Enferm Infecc Microbiol Clin (Engl Ed). 2023 Aug-Sep;41(7):414-419. doi: 10.1016/j.eimce.2022.08.007. Epub 2022 Aug 16.

Abstract

Introduction: The reported incidence of parapneumonic pleural effusion, including empyema, has shown fluctuations in the last decades. It has been related to the implementation of different types of conjugate pneumococcal vaccines.

Methods: We have retrospectively reviewed data from all 10 public hospitals in Alicante Province (Spain) covering a population of 279,000 children under 15 years of age, between 2010 and 2018. Effusions less than 10 mm (PE-) and those of 10 mm or more (PE+) were separated.
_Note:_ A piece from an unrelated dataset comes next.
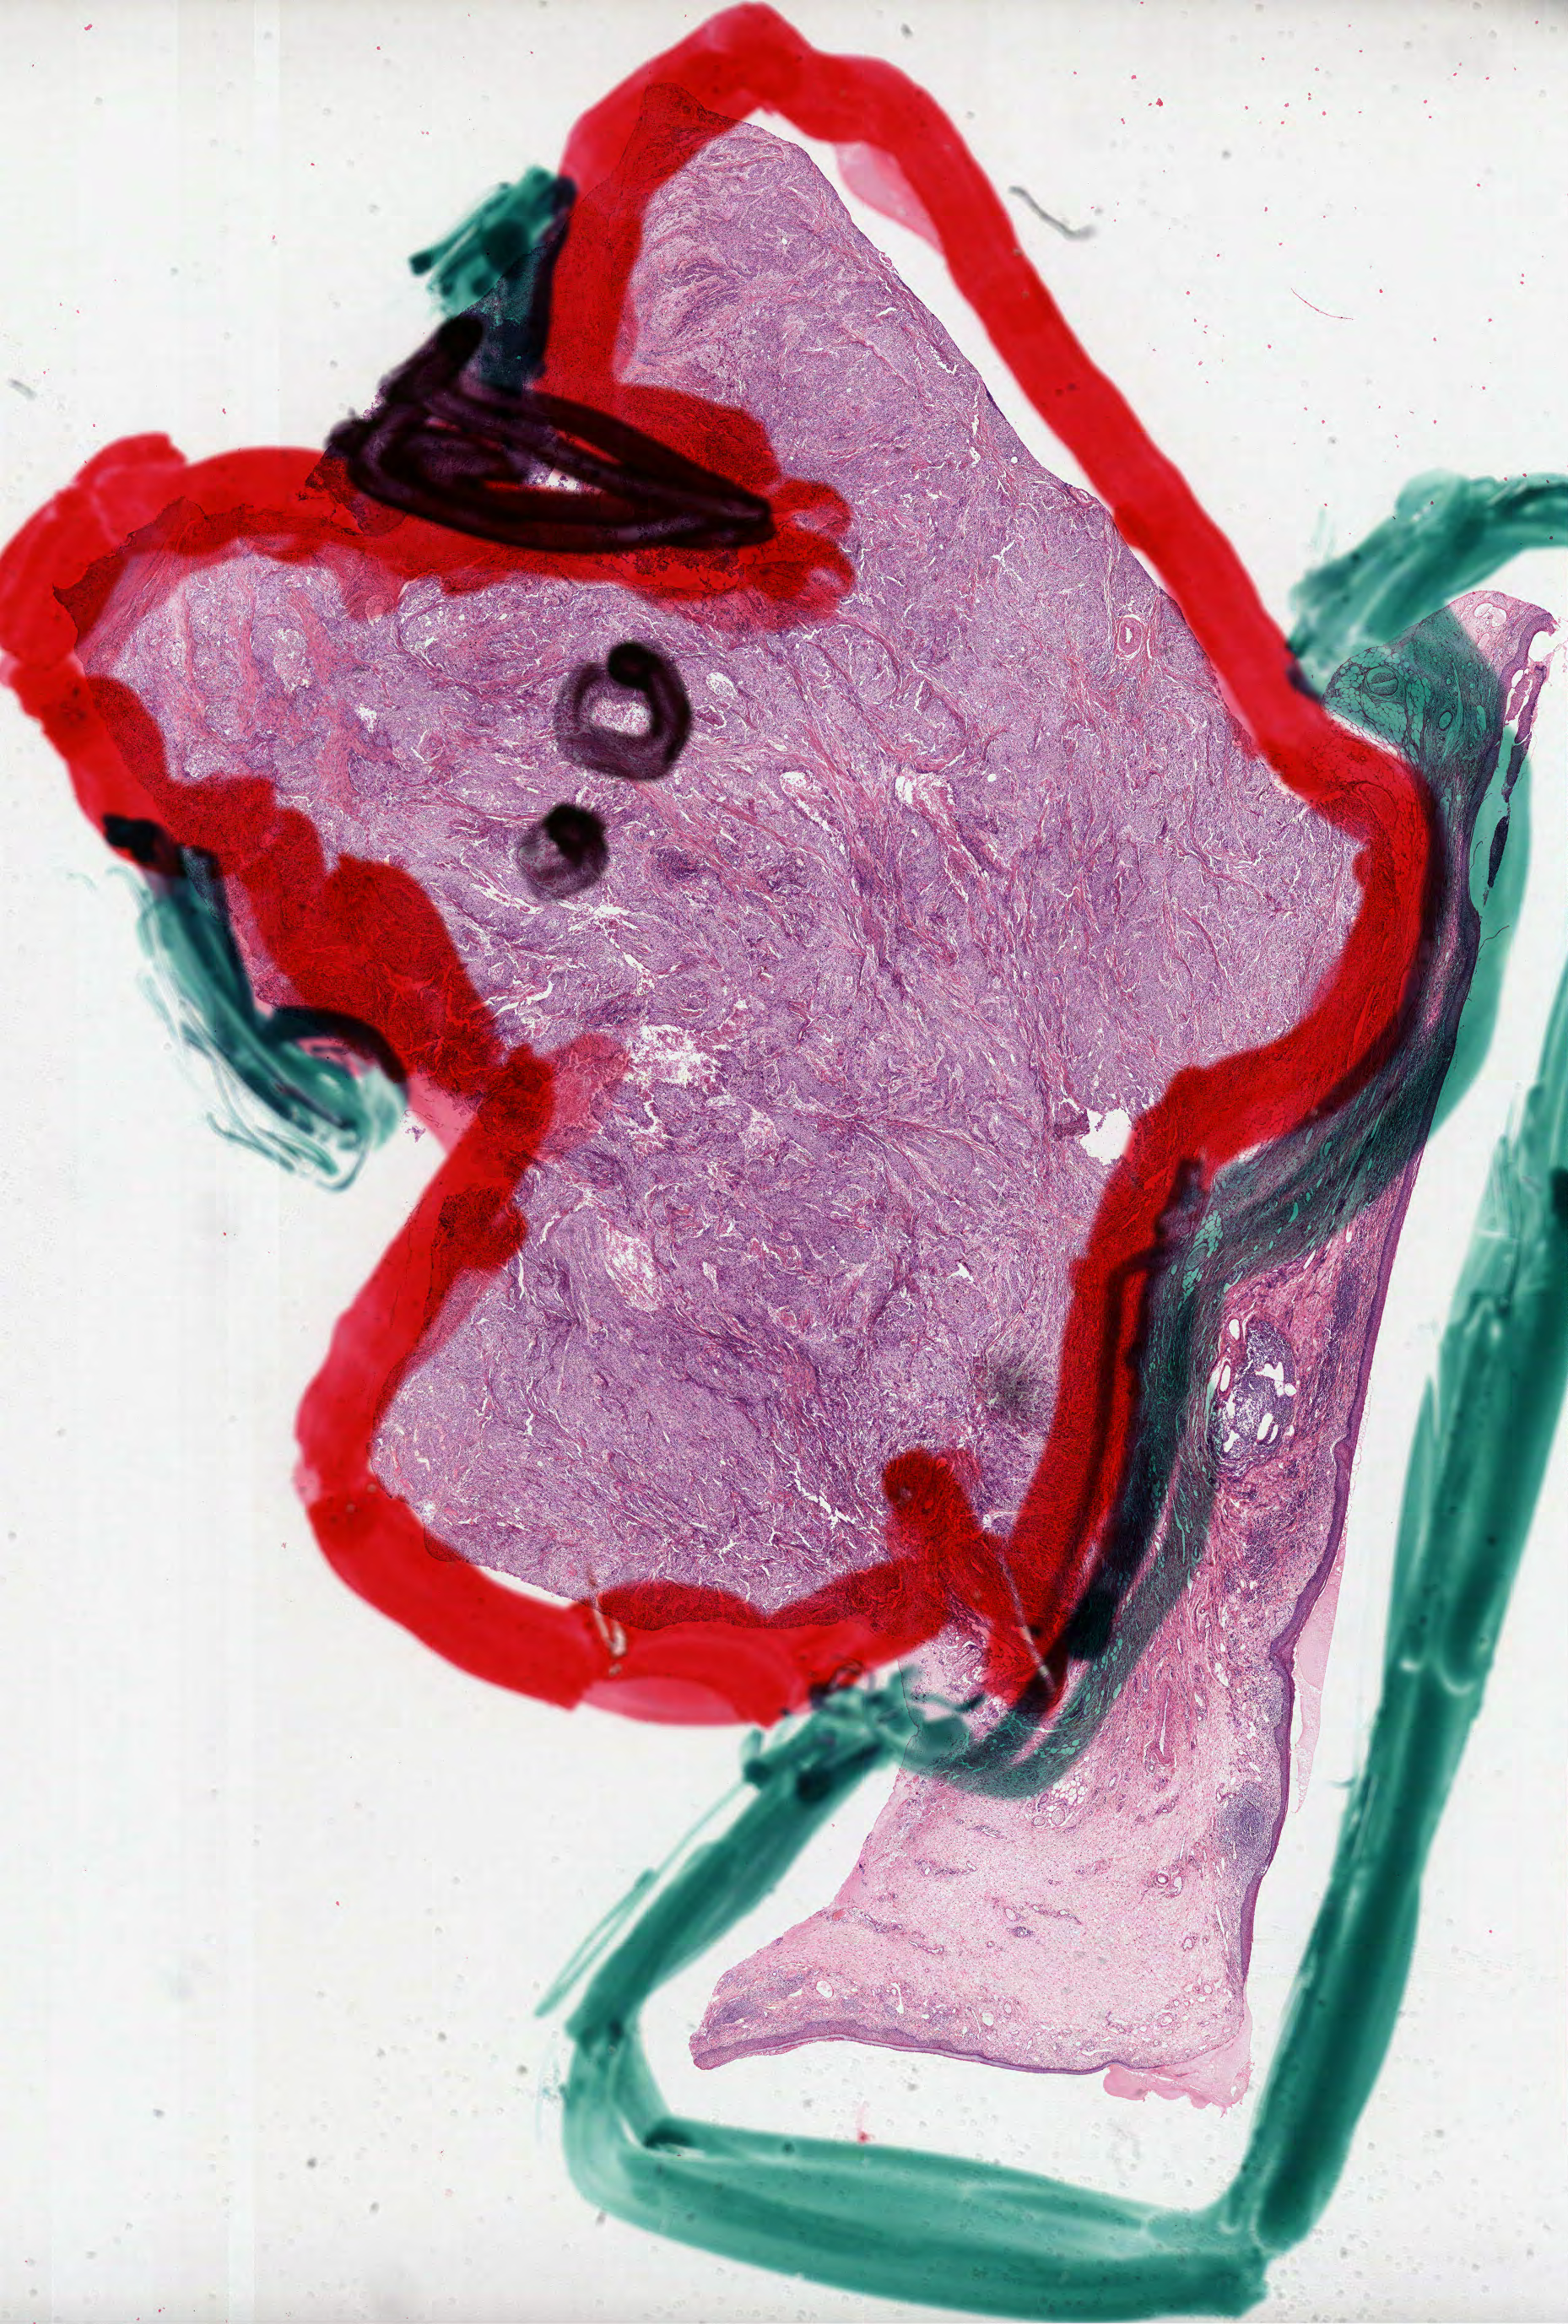
Digitized H&E tissue section (whole slide), a low-resolution overview of the entire scanned area, about 15.0 x 22.2 mm, formalin-fixed paraffin-embedded (FFPE) diagnostic section, head and neck, primary tumour sample. Male, age 58 years at initial diagnosis. Histologic grade: G1 (well differentiated).
AJCC pathologic stage: I (7th edition). Lymph nodes positive (case pathology): 0 of 14 examined. Histologic diagnosis: Squamous cell carcinoma, NOS (larynx, NOS). TNM: T1 N0 M0. Laterality: midline.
Results: A total of 366 episodes of parapneumonic pleural effusion have been analyzed, 178 PE- (48.6%) and 188 PE+ (51.4%), with a median age of 4 years (interquartile range: 2-7 years) and marked seasonality with the maximum in winter and the minimum in summer. A culture proven bacterial agent was identified in 34 patients (9.3%), mainly Streptococcus pneumoniae (24 patients) followed by Streptococcus pyogenes (7 patients). The most frequent S. pneumoniae serotype was 19A (6 patients) and 3 vaccine failures were observed. The mean annual incidence rate was 14.3 cases per 100,000 children under 15 years of age (7.0 for PE- and 7.3 for PE+). No significant changes were observed in incidence over time, but noticeable differences in incidence were observed in different health departments.

Conclusions: We have not found temporal variations in incidence of parapneumonic effusion despite the implementation of the 13-valent pneumococcal conjugate vaccine. The unexplained disparity in incidence between close departments is noteworthy.

Keywords: Bacterial pneumonia; Derrame pleural; Empiema pleural; Epidemiology; Epidemiología; Neumonía bacteriana; Pleural effusion; Pleural empyema; Pneumococcal vaccines; Vacunas neumocócicas.